If Domonik sought to critique a culture that condones sexual abuse in Hollywood the excessive indulgence in hazy, beautiful cinematography paired with disorienting music negates any productive “rawness” which would serve as a teaching moment for an audience who might not understand the dangers of such a culture. The film’s fatal flaw is Dominik’s glamorization of the same culture he aims to critique.
A few scenes of violence stand out in particular as deeply insensitive to Monroe’s legacy, one of which is the films disturbing depiction of a forced abortion. Its contents are insensitive, given the ongoing and very real danger to women’s reproductive autonomy and the reality of sexual violence many women experience. The graphic elements of this film serve to do nothing more than traumatize certain audiences and fulfill a sick fantasy for the rest. These sensitive topics are handled so brashly that any pretense of artistry created in the aesthetic effects of the film is ruined.

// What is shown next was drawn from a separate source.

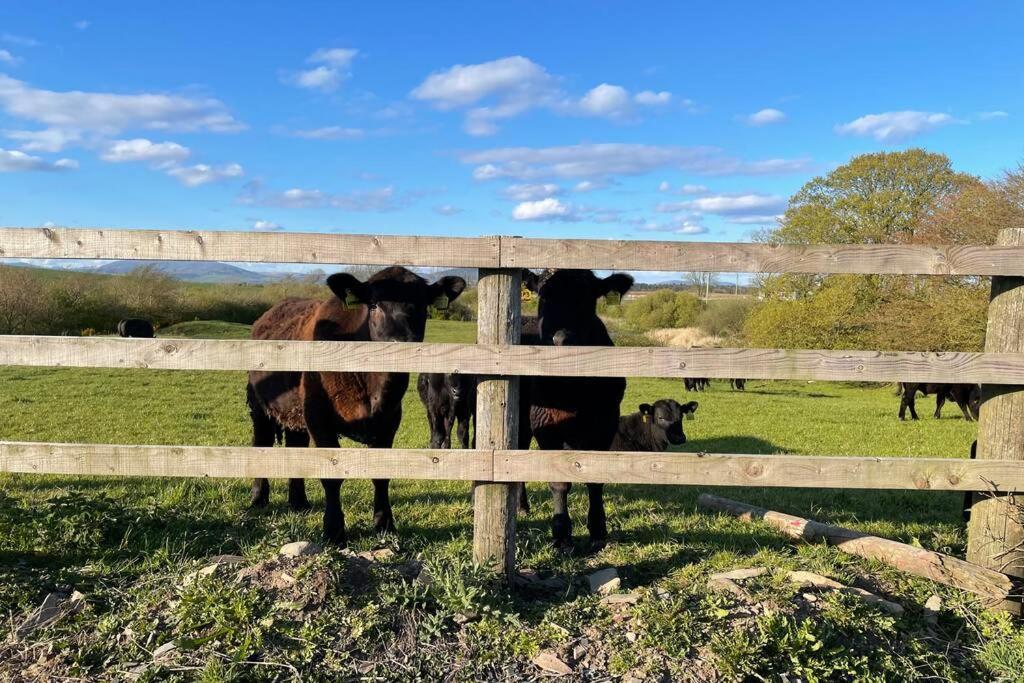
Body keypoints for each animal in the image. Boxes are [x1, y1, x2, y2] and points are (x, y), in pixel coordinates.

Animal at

Why would an artistic depiction of the brutalization of women be needed? What does it teach, and to whom? All I took from this movie was that there is a worrying trend of misogyny and abuse in the supposed art that claims to critique it. If a film traumatizes certain audiences in its callous handling of such pervasive abuse, while appealing to viewers with the same mindset as Dominik, the future of cinema is bleak.
Blonde is not art, but rather a co-opting of it. It is a male sexual fantasy of violence disguised as a movie. Its creation was not benign, with contents specifically created to induce a heated reaction, as evidenced by Dominik’s interviews. It is nothing more than an alarmingly-indulgent depiction of violence without any kind of critical examination of the structures and cultures which enabled these atrocities to happen to a real person.
Blonde represents a perversion of the biopic as an art form, as well as Marilyn Monroe’s career and personal life. Her suffering is reduced to the “reasons why she killed herself” without a focus on her resilient spirit or her accomplishments. Dominik seems to take a distinctly repulsive pleasure in turning her into a figure he can brutalize under the pretense of creating art without understanding her as a real person. While Monroe’s brutalization is extensively depicted, her strength and her will to survive, despite suffering a lifetime of abuse, are ignored in the film. We are left among the remains of her legacy, wondering just how different today’s cultural consciousness is from that of decades before.